Self-Interest drives People

Self-Interest drives People

Many people assume that people work for the greater glory of the common good. And, therefore, politicians will work for the benefit of society. Businessmen will work for the benefit of society. Citizens will agitate for the general public interest. And so on. But that doesn’t happen. A few years ago, I came across a fascinating book, “Public Choice – A Primer”, written by Eamonn Butler. You can access a pdf copy, published by The Institute of Economic Affairs and the Centre for Civil Society, for free here. This is an excellent primer for students, teachers, sociologists and government officials. It explains how we can reduce government failure and market failure by understanding the behaviour of the various characters on stage.

Public Choice shows how human behaviour impacts the way people operate. Politicians want to be re-elected. Bureaucrats want a larger budget. Businessmen want to make more money. Consumers want the lowest price. Citizens want everything for free. If we design policies that do not take into account these vested self-interests, we will have failed policies.

What triggered me to write this article, was a long discussion yesterday on WhatsApp about why wealth advisors ‘generally’ do not have the interest of their clients in mind. They are only interested in pushing products where they get a higher commission. And my reaction was, “Why are you surprised? If you had studied public choice, you would have realised that your wealth advisor is ‘generally’ expected to look after his or her self interest and sell a product that makes financial sense to their business.” I use the word ‘generally’ so that I do not paint all wealth managers with the same brush; there are some who do give advice based on the interest of their client.

Similarly, we can look at the agitation against the 3 farm laws that were announced by the government last year. This was something that was worked on by the previous government also. Why did they protest now? This was something that most farmers across the country supported. Why did a very vocal minority protest? It is easily explained by the self-interest driver that public choice talks about. Politicians of other parties do not want to give the current party the credit for bringing in these changes. Farmers and middlemen in Punjab do not want to give up their easy income. Hence, by ignoring the importance of self-interest, a good policy struggles to become effective law. Part of the blame for the failure also lies with the government – if the government had followed parliamentary convention, the outcome may have been different. The ability to design public policies properly is, therefore, so important.

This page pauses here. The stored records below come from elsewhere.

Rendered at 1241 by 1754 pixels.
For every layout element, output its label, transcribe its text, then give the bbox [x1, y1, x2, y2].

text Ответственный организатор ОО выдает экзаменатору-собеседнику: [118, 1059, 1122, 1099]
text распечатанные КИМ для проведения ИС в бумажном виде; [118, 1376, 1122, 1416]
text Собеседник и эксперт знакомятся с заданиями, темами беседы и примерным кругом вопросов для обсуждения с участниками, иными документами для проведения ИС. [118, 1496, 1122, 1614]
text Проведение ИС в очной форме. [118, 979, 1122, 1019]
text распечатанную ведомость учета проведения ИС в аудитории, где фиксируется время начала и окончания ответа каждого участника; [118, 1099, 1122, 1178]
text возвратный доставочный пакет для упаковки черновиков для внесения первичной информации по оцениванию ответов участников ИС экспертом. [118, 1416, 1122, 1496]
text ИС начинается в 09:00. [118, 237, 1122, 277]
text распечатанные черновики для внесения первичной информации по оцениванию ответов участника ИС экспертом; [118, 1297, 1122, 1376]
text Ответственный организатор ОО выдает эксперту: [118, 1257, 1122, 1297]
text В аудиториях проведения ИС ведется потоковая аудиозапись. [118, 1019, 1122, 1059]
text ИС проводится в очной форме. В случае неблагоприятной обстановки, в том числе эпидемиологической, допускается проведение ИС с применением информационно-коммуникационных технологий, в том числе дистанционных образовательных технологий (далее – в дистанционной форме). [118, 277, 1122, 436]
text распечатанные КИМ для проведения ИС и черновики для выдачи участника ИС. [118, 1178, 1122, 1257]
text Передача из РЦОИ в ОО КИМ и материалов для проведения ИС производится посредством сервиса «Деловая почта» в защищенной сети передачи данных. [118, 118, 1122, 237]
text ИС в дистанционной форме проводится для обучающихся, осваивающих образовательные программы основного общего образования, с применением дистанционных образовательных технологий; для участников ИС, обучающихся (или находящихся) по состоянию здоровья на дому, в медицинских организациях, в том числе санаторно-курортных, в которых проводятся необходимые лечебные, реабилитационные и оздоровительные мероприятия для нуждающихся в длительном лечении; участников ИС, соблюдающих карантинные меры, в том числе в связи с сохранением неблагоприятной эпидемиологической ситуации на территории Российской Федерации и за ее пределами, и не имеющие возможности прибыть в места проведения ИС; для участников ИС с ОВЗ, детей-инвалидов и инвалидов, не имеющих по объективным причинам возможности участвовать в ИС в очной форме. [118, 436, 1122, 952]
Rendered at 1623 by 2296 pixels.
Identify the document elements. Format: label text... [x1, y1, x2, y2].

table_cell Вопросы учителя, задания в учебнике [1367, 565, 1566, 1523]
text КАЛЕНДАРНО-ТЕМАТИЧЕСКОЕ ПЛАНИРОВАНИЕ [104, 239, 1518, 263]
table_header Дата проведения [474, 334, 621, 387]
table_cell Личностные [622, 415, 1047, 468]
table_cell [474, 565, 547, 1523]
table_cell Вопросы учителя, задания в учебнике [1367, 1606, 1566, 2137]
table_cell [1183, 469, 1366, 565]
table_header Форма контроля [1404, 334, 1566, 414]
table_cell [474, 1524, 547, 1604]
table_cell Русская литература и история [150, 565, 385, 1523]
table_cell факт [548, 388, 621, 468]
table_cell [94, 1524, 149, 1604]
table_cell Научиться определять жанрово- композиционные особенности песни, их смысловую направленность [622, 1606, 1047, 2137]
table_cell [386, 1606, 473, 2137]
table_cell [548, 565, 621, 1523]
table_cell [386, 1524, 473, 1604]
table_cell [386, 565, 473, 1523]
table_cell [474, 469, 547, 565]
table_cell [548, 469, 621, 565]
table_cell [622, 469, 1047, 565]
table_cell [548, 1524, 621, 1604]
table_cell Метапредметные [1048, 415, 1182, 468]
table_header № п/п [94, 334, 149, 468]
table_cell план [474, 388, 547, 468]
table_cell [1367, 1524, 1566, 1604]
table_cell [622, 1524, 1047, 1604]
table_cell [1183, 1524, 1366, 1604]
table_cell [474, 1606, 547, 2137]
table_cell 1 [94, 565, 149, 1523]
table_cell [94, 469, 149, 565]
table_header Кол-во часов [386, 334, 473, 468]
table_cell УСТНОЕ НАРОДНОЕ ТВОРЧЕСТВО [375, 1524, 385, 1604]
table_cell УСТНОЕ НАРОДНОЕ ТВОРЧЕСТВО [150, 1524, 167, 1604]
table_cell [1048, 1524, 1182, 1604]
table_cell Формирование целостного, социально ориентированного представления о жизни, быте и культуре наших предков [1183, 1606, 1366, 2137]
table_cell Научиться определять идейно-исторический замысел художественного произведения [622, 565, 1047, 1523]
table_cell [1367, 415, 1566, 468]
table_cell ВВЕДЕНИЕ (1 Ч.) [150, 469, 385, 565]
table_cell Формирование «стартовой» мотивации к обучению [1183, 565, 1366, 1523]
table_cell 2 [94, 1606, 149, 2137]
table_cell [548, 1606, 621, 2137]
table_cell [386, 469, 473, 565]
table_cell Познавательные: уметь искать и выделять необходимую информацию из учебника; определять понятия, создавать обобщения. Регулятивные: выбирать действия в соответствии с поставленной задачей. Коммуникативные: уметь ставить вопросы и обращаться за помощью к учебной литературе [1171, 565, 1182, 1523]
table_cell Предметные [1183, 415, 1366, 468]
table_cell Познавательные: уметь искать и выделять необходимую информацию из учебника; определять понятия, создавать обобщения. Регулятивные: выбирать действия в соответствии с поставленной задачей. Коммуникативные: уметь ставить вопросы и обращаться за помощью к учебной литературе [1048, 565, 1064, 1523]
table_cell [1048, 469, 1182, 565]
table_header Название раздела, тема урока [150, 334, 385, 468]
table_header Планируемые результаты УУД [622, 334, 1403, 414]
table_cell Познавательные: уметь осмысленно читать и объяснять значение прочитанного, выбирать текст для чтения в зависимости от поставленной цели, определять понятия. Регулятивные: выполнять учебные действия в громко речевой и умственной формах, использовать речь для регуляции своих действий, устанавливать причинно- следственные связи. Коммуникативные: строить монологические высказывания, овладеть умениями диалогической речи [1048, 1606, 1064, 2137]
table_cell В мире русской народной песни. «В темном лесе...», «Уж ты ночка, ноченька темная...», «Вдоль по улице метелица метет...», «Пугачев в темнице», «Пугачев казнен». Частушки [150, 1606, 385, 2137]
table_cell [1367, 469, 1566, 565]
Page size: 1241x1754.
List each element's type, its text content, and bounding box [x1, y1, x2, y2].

What complicates matters further is that there is no single “public interest”. Take for example the farmer bills. The late Sharad Joshi and his organisation, Shetkari Sanghatana, argued for the right of farmers to have freedom in the pricing of their products. A few years ago, I was given a booklet titled, “Anti-Farmer Laws” written in 2018 by Amar Habib of the Kisanputra Andolan and published by Parisar Prakashan in Ambajogai. Over 34 pages, he argues very articulately for the scrapping of 3 laws that were specifically set up to help farmers – Agricultural Land Ceiling Act, Essential Commodities Act and Land Acquisition Act. The farmer suicides in his state drove him to write this book. He argues that the policies of the government in response to these suicides were destined for failure because they did not address the root cause of the suffering of these farmers. You can access a pdf copy for free here (there are 3 versions in Marathi, Hindi and English).

Public Choice also explains why vote banks play a critical part in the political process and why focused interest groups can be very successful.